— Problems to work on —
**1)** In the CBL-Mariner article, why does Microsoft say it is sharing the distribution publicly? Answer in one to three sentences.
**2)** Write the next paragraph of the CBL-Mariner article, starting after its last sentence.

— Excerpt —
##########
Microsoft has developed its own Linux distro, CBL-Mariner, and released it under the open source MIT License recently. 

Microsoft said in the CBL-Mariner repository on GitHub that it is an internal Linux distribution for Microsoft’s cloud infrastructure and edge products and services.  The company said it was designed to provide a consistent platform for these devices and services and enhance Microsoft’s ability to stay current on Linux updates. 

“This initiative is part of Microsoft’s increasing investment in a wide range of Linux technologies, such as SONiCAzure Sphere OS and Windows Subsystem for Linux (WSL). CBL-Mariner is being shared publicly as part of Microsoft’s commitment to Open Source and to contribute back to the Linux community,” reads the repository. 

CBL-Mariner has said to be engineered with the notion that a small common core set of packages can address the universal needs of first party cloud and edge services while allowing individual teams to layer additional packages on top of the common core to produce images for their workloads.
##########
— The data —
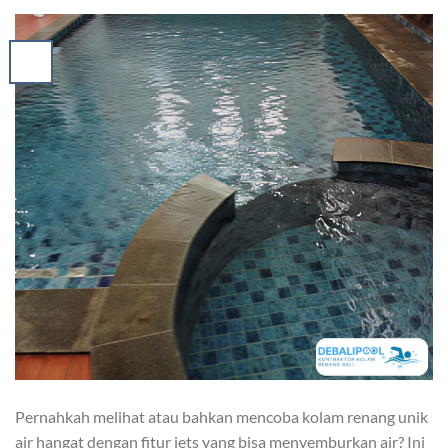
Pernahkah melihat atau bahkan mencoba kolam renang unik
air hangat dengan fitur jets yang bisa menyemburkan air? Ini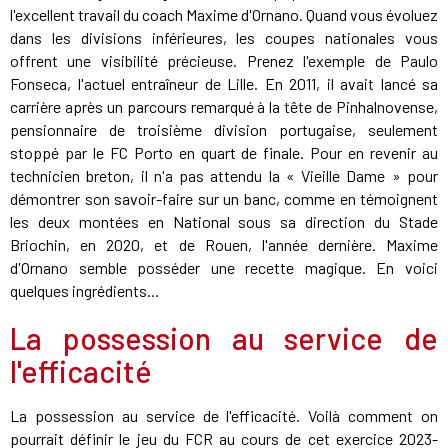
l'excellent travail du coach Maxime d'Ornano. Quand vous évoluez
dans les divisions inférieures, les coupes nationales vous
offrent une visibilité précieuse. Prenez l'exemple de Paulo
Fonseca, l'actuel entraîneur de Lille. En 2011, il avait lancé sa
carrière après un parcours remarqué à la tête de Pinhalnovense,
pensionnaire de troisième division portugaise, seulement
stoppé par le FC Porto en quart de finale. Pour en revenir au
technicien breton, il n'a pas attendu la « Vieille Dame » pour
démontrer son savoir-faire sur un banc, comme en témoignent
les deux montées en National sous sa direction du Stade
Briochin, en 2020, et de Rouen, l'année dernière. Maxime
d'Ornano semble posséder une recette magique. En voici
quelques ingrédients...
La possession au service de
l'efficacité
La possession au service de l'efficacité. Voilà comment on
pourrait définir le jeu du FCR au cours de cet exercice 2023-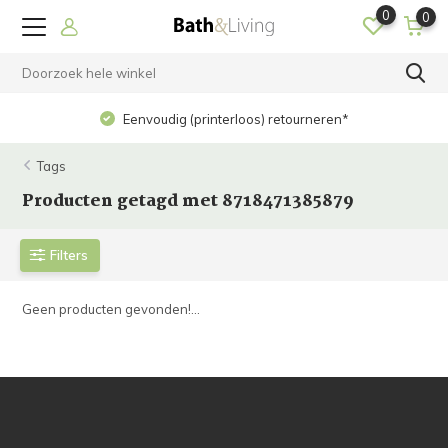
0
0
Eenvoudig (printerloos) retourneren*
Tags
Producten getagd met 8718471385879
Filters
Geen producten gevonden!...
##########
— Your responses —
**1)** The repository says CBL-Mariner is being shared publicly as part of Microsoft's commitment to Open Source and to contribute back to the Linux community.

**2)**
Whether deployed as a container or a container host, CBL-Mariner consumes limited disk and memory resources. The lightweight characteristics of CBL-Mariner also provides faster boot times and a minimal attack surface. By focusing the features in the core image to just what is needed for our internal cloud customers there are fewer services to load, and fewer attack vectors. When security vulnerabilities arise, CBL-Mariner supports both a package-based update model and an image based update model. Leveraging the common RPM Package Manager system, CBL-Mariner makes the latest security patches and fixes available for download with the goal of fast turn-around times, the company said.

Microsoft engineer Juan Rey had published an easy-to-follow guide to installing the distribution that makes it easy for anyone with a bit of Linux know-how to use.